官方文档:AssemblyAI | Overview
参数配置以及相关库的导入
#导入第三方库
import requests
import pyaudio
import wave
from tqdm import tqdm
#设置参数
FRAME_PER_BUFFER = 4096 #每个缓冲区的帧数
FORMAT = pyaudio.paInt32 #字节类型
CHANNELS = 2
RATE: int = 44100
upload_endpoint = "https://api.assemblyai.com/v2/upload" #上传终端
transcript_endpoint = "https://api.assemblyai.com/v2/transcript" #转录终端
这里的API_KRY_ASSEMBLYAI为每个用户独有的密钥,位于官网主页
AssemblyAI Speech-to-Text API | Automatic Speech Recognition
headers = {'authorization': API_KRY_ASSEMBLYAI}
def record_audio(wave_out_path,record_second):
#实例化
p = pyaudio.PyAudio()
stream = p.open(
channels=CHANNELS,
rate=RATE,
format=FORMAT,
input=True,
frames_per_buffer=FRAME_PER_BUFFER
)
print("开始录制:")
frames = []
for i in tqdm(range(0, int(RATE/FRAME_PER_BUFFER * record_second ))):
data = stream.read(FRAME_PER_BUFFER)
frames.append(data)
stream.stop_stream()
stream.close()
p.terminate()
audio_obj = wave.open(wave_out_path, "wb")
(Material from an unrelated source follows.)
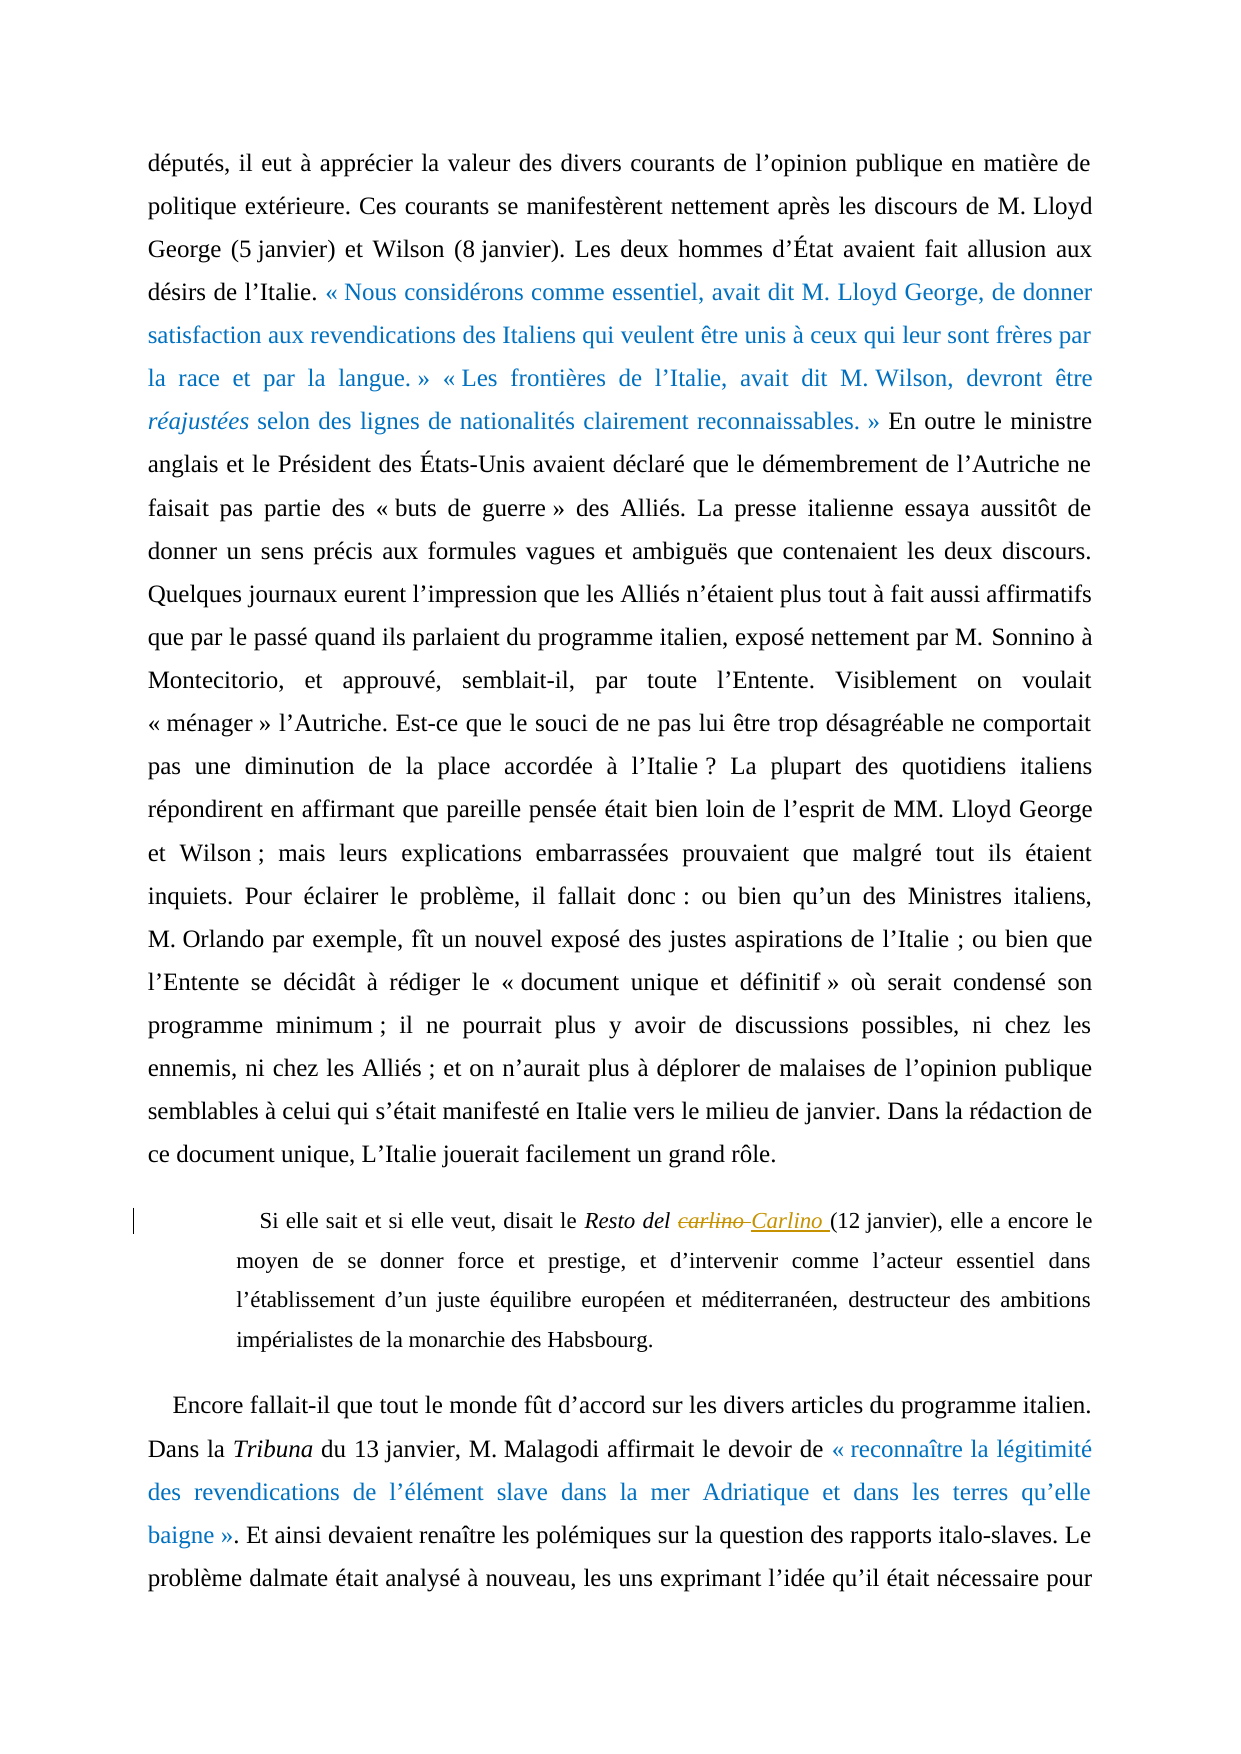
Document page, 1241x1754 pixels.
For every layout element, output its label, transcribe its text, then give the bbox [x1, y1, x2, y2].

audio_obj.setnchannels(CHANNELS)
audio_obj.setsampwidth(p.get_sample_size(FORMAT))
audio_obj.setframerate(RATE)
audio_obj.writeframes(b"".join(frames)) #将frames里面的所有元素合成二进制字符串的形式
audio_obj.close()
#上传本地文件
def upload(filename):
def read_file(filename, chunk_size=5242880):
with open(filename, 'rb') as _file:
while True:
data = _file.read(chunk_size)
if not data:
break
yield data
try:
upload_response = requests.post(upload_endpoint,
headers=headers,
data=read_file(filename))
audio_url = upload_response.json()['upload_url']
return audio_url
except:
print("请再次尝试")
return
向endpoint请求后得到响应中的参数
{
"upload_url": "https://bit.ly/3yxKEIY"
}
带着从上传终端得到的upload_url
以及language_code
(可以指定转录的语言,每种语言都对应一种language_code,详情请看官方文档)两个参数,向转录终端发送请求得到响应json,只需要获取id
#转录
def transcribe(audio_url):
transcript_request_json = {
"audio_url": audio_url,
"language_code": "es"
}
transcript_response = requests.post(
transcript_endpoint,
json=transcript_request_josn,
headers=headers)
id = transcript_response.json()['id']
return id
响应json:
{
"id": "5551722-f677-48a6-9287-39c0aafd9ac1"
...
}
poll操作:询问转录的状态,检查有关转录状态的更新。"status"
: "queued"
"processing"
"completed"
等待状态更新为"completed"
,从json中得到转录结果text
官方文档里的poll终端:
endpoint = "https://api.assemblyai.com/v2/transcript/YOUR-TRANSCRIPT-ID-HERE"
即
polling_endpoint = transcript_endpoint + '/' + id
代码:
#poll操作
def poll(id):
polling_endpoint = transcript_endpoint + '/' + id
polling_response = requests.get(polling_endpoint,headers=headers)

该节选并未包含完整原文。